En 1946, il avait sollicité une entrevue au ministère du Travail. Croizat lui avait accordé ce que d’autres instances lui avaient refusé. Une bourse de recherche pour vaincre la «  maladie bleue  » des enfants. En 1950, les premiers résultats feront reculer celle que l’on appelait «  la mangeuse d’enfants  ». Quelques années plus tard, elle était vaincue définitivement… 10 février 1951, après une courte convalescence, Ambroise Croizat est transféré précipitamment à l’hôpital Foch de Suresnes, il décède le matin du 11. Il vient juste d’avoir 50 ans. Le 12, Paris apprend sa mort. Dans les rangs de la manifestation commémorant l’anniversaire du défilé unitaire du 12 février 1934, les ouvriers de Billancourt portent son effigie crêpée de noir. Paris a appris, la France sait. Manchettes barrées de noir à la une de la presse.

À la Maison des Métallos, son corps repose dans la grande salle Lacazette, où il avait tant de fois pris la parole. Au fond, un immense portrait. Près de la dépouille, des montagnes de roses. Des milliers de visages défilent pendant une semaine… 17 février, un samedi de pluie. Gris dans les rues mortes. «  Dans ce silence tombé comme un volet fermé, commence à travers ce Paris qu’il a tant aimé, ce Paris qui l’aime, son dernier voyage  », écrira Jean-Pierre Chabrol, dans l’Humanité, le 19 février 1951. La foule, dense, avance dans une marée de parapluies plantés de drapeaux. Ils sont un million. «  Regardez notre cher Ambroise, on dirait qu’il avance vers nous  !  » C’est un vieux qui parle. Il bat la semelle sur les trottoirs bondés de l’avenue de la République.

Il attend depuis trois heures le cortège qui mène en terre l’ancien syndicaliste et dirigeant de la CGT. Le silence s’épaissit. À peine troué par la pluie qui frappe le pavé. Boulevard Magenta, des enfants sur les épaules saluent de la main. Secoué par le vent, un portrait géant ouvre le brouillard. «  C’était comme un fleuve veiné de tricolore où tremblait la brume des cravates de crêpe, ajoute le journaliste. Œillets, couronnes sur toute la largeur de la rue. Par milliers sur des kilomètres. Comme si des parterres fleuris s’étaient mis soudain à marcher. Mineurs, métallos, élus barrés d’écharpe, la France entière s’était, ici, donné rendez-vous.  »

Place de la République.

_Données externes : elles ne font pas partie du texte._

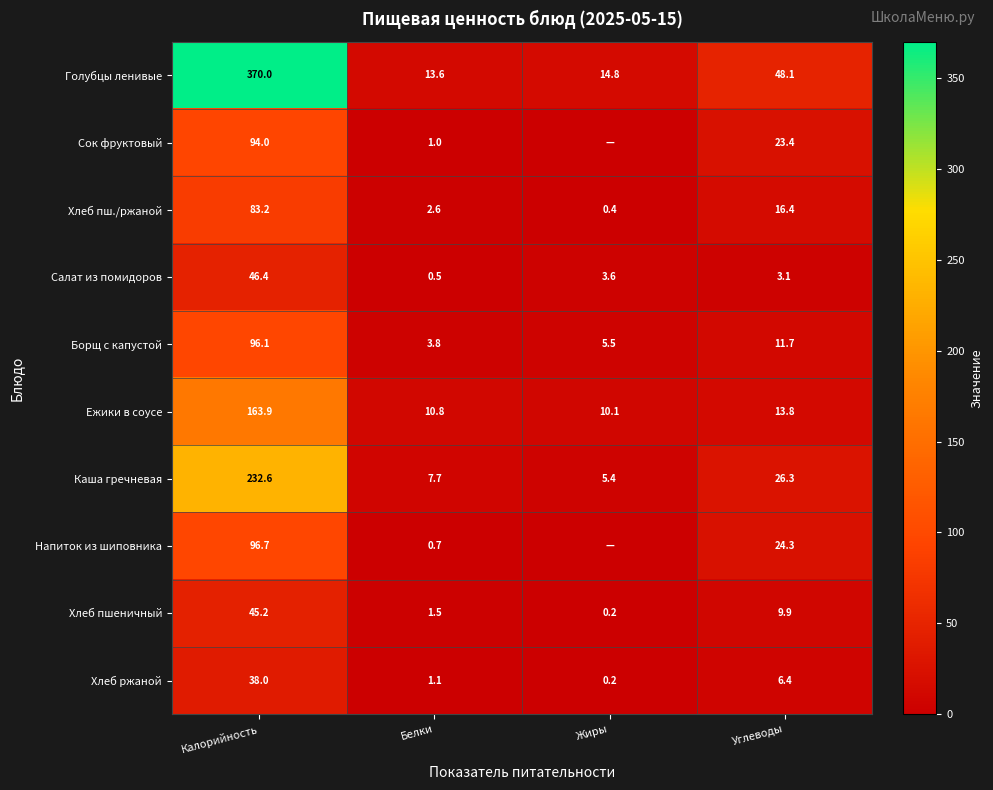

What is the difference between the Ежики в соусе values at Жиры and Белки?

0.7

On voit la tête du cortège. Marcel Cachin, Jacques Duclos, André Marty, Benoît Frachon, Étienne Fajon… Hier encore, à la Maison des Métallos, ils entouraient le cercueil en garde d’honneur devant la ronde des anonymes qui a duré jusqu’à minuit. «  Je fais comme les autres, dit une vieille, je pleure. Ma retraite, la première de ma vie, c’était lui… Et pour moi, tout a changé depuis.  » «  Dans le silence empli de parfums, des fleurs encore. Fleurs porteuses d’amour, comme si le pavé était jardin  », poursuit Jean-Pierre Chabrol. Cimetière du Père-Lachaise. Piétinement mouillé comme une litanie. Devant la tribune dressée à l’entrée, des gerbes de tous pays. Celles des sidérurgistes de Milan ou de Rome, celles des métallos de Lorraine ou de Finlande, des ouvriers du bâtiment de Tunis ou d’Alger. La voix de Frachon, au loin, bien après les haies de roses  : «  La mort t’a enlevé, camarade. Écoute l’hommage qui monte. C’est ton peuple qui t’aime.  »

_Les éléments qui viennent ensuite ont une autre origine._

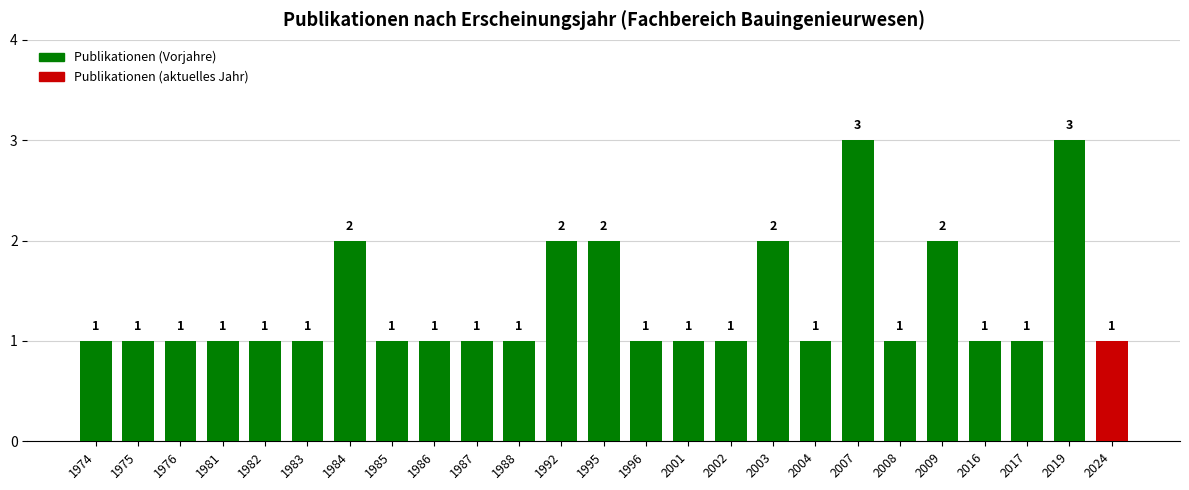

Does the chart contain any negative values?

No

Se succéderont les discours de Jean Breteau, d’Alfred Lebidon, secrétaire de l’Union des vieux travailleurs, pour s’achever dans les mots de Marty, dirigeant du PCF  : «  C’est une promesse, Ambroise, au cœur du peuple qui t’accompagne, nous continuerons sans trêve la lutte qui fut la tienne…  » À quelques pas de la terre fraîchement remuée, les tombes du colonel Fabien, d’Henri Barbusse, de Pierre Semard et le mur des Fédérés, symbole des 27 000 fusillés de la Commune de 1871.